Der Kirchenrat bittet darum, diese Informationen mit Personen, die nicht mit den Medien Internet, WhatsApp, Facebook u.a. vertraut sind, zu teilen.

Bitte verfolgen Sie die Nachrichten in den Tageszeitungen und auf dieser Homepage, um den Neustart der Aktivitäten in unserer Gemeinde nicht zu verpassen. Bleiben Sie bis dahin gesund und bitte unterstützen Sie bitte dabei, die weitere Ausbreitung des Coronavirus zu verhindern.

Wir bitten um Ihr Verständnis.

Der Kirchenrat

Worte von Pastor i.E. Günter Plawer zur aktuellen Lage

Ihr Lieben!

„Gott hat uns nicht gegeben einen Geist der Furcht, sondern den Geist der Kraft und der Liebe und der Besonnenheit“ 2.Timotheus 1,7

So winzig klein, dass man ihn mit bloßem Augen niemals sehen könnte und doch hat er die Welt verändert. Das Corona-Virus. Das Leben steht auf dem Kopf. Am 1. März haben wir noch fröhlich den Abschied von Pastor Gert Veldmann aus der Gemeinde in einem Gottesdienst mit fast 400 Gemeindegliedern gefeiert, kaum zwei Wochen wäre es unmöglich gewesen. Das öffentliche und auch das kirchliche Leben sind zum Stillstand gekommen. Keine Gottesdienste, keine Gruppen und Kreise und unser Kindergarten ist geschlossen. Beerdigungen finden nur noch im kleinsten Kreis statt.
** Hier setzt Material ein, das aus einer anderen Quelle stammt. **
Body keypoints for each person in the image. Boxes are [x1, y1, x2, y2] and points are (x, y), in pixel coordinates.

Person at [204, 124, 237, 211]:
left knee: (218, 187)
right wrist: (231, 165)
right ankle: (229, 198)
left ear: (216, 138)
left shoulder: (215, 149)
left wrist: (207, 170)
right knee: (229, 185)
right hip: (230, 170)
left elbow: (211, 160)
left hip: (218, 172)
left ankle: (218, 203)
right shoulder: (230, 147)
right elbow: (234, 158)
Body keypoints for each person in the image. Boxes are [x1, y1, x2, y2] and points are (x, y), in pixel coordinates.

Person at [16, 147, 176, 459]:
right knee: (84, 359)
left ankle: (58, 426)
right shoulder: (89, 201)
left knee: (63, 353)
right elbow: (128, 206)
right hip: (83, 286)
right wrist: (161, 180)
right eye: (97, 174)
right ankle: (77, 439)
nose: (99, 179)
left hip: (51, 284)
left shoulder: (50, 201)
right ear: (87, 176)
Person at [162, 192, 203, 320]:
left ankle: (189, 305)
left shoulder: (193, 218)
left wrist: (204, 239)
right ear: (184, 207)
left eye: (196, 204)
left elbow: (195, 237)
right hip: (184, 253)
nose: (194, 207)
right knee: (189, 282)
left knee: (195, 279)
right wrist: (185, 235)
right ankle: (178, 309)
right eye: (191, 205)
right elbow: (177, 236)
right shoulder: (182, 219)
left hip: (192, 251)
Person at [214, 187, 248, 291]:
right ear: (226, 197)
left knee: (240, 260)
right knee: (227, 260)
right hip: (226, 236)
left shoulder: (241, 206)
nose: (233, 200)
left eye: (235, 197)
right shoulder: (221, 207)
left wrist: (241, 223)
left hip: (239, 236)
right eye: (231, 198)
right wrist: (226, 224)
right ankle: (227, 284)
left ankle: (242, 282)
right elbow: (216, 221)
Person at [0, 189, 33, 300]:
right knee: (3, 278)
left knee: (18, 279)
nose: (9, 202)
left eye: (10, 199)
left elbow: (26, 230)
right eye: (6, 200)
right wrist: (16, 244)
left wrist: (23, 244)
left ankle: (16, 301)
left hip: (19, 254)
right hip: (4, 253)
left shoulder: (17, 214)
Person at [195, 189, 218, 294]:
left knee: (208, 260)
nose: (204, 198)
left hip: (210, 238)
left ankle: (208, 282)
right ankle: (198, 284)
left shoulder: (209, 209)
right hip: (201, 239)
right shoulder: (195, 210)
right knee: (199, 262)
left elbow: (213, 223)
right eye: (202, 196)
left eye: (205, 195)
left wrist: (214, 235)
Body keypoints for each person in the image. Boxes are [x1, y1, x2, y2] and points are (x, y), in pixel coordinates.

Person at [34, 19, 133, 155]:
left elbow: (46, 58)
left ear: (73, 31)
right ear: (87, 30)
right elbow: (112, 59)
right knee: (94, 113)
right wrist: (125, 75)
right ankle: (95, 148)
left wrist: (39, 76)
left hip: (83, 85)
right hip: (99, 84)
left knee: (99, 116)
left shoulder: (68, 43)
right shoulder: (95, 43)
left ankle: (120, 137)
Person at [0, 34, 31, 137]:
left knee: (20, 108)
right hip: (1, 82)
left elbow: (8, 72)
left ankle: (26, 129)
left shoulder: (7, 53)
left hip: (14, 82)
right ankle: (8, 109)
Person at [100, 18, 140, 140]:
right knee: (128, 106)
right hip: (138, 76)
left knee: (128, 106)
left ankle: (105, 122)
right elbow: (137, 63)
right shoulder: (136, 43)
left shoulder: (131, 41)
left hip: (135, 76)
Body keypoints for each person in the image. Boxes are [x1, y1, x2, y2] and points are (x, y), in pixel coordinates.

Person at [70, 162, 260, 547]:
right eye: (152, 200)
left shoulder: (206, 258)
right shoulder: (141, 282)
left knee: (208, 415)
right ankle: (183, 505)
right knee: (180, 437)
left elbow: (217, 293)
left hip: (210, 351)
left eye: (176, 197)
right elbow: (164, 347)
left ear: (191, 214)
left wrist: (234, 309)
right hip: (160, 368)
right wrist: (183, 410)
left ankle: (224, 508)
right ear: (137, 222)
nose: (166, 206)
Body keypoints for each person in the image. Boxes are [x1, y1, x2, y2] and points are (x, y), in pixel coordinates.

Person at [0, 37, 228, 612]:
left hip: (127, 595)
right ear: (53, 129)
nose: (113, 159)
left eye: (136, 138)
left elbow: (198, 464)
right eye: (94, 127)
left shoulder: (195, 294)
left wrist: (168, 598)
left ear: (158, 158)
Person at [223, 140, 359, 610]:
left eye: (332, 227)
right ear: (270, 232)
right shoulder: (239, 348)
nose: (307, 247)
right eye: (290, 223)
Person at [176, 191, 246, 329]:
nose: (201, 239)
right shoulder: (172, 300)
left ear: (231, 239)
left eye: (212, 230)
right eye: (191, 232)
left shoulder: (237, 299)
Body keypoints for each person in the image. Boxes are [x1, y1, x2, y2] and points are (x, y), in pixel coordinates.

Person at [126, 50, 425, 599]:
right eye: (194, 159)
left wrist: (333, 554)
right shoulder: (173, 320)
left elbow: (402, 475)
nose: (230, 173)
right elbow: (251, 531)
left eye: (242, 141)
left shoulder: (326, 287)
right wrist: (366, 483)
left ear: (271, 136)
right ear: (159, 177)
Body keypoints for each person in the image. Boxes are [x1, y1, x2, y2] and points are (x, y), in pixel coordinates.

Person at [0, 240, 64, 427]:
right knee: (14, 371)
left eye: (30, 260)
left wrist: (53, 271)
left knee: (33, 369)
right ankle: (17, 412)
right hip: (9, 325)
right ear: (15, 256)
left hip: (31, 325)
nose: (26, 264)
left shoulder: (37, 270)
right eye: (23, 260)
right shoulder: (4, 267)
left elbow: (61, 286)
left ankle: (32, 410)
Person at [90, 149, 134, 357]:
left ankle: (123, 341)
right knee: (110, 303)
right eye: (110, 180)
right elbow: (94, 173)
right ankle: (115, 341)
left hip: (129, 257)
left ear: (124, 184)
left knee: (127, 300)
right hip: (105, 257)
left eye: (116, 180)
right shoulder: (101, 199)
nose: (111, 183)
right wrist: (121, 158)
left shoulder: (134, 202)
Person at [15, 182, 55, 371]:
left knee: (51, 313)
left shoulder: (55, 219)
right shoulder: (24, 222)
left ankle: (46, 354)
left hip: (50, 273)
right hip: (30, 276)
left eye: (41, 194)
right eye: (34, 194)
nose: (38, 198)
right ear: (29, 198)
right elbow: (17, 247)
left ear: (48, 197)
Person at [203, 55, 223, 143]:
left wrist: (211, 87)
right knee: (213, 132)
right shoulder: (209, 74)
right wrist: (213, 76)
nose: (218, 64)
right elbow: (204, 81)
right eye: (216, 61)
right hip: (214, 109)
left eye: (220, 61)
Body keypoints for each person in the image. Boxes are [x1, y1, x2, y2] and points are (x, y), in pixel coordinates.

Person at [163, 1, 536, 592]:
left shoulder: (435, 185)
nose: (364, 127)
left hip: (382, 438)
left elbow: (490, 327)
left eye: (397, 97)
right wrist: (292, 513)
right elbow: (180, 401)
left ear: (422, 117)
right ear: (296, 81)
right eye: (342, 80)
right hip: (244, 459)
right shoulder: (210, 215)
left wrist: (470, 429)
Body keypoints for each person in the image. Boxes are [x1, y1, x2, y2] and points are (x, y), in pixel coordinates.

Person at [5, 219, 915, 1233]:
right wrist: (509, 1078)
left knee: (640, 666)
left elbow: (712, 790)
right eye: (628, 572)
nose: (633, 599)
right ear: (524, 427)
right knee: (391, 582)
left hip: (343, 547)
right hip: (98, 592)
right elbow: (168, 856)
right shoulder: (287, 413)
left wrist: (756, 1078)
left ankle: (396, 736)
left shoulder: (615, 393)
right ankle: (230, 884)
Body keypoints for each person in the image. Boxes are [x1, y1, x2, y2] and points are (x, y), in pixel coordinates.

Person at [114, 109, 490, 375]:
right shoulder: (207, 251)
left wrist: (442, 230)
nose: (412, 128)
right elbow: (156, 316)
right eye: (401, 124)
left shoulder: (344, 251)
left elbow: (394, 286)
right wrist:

Ausnahmezustand.
Dabei war für die Vakanz vieles schon geplant. Wer übernimmt den Konfirmandenunterricht, das Seniorencafé, die Geburtstagsbesuche und wer predigt. Und natürlich auch, wie bekommen wir eine neue Seelsorgerin oder einen Seelsorger. Die Kernaufgaben müssen bestehen bleiben, auch wenn eine hauptamtliche Kraft weggefallen ist, darüber war sich der Kirchenrat einig.
Angesichts der Verbreitung des Corona-Virus muss ganz neu bestimmt werden, was die Kernaufgaben einer Gemeinde sind. Das Gruppen und Kreise ausfallen war noch zu verschmerzen, aber Gottesdienste abzusagen, das war eine schwerwiegende Entscheidung. Sie ist dem Kirchenrat sehr schwergefallen, steht die unter dem Wort Gottes versammelte Gemeinde doch im Mittelpunkt.
Kraft, Liebe und Besonnenheit, so sagt der Schreiber des Timotheusbriefes, seien die Gaben unseres Gottes und nicht die Furcht.
Natürlich fürchten wir uns. Das Virus ist unheimlich, scheinbar unberechenbar. Wir machen uns Sorgen, um unsere Lieben und auch um uns selbst. Wie lange sind wir der Gefahr ausgesetzt, wann gibt es ein Heilmittel und ein Impfstoff? Viele horten Vorräte an und versuchen so, der Bedrohung zumindest irgendetwas entgegenzusetzten.
Kraft, Liebe und Besonnenheit. Ob das jetzt die Kernaufgaben der Gemeinde sind? Ich glaube ja. Gerade jetzt, wo meine Nächste und mein Nächster neu in den Blick kommt. Und nicht mit der Frage, wie schütze ich mich vor der Gefahr durch ihr oder ihn, sondern wie stehen wir zusammen. Was braucht er oder sie gerade. Sicherlich Hilfe mit Taten, aber auch mit Worten, die gut tun, nicht nur dem anderen, sondern auch mir. Arbeiten wir daran!

Bleiben sie gesund und behütet und passen Sie gut auf sich auf!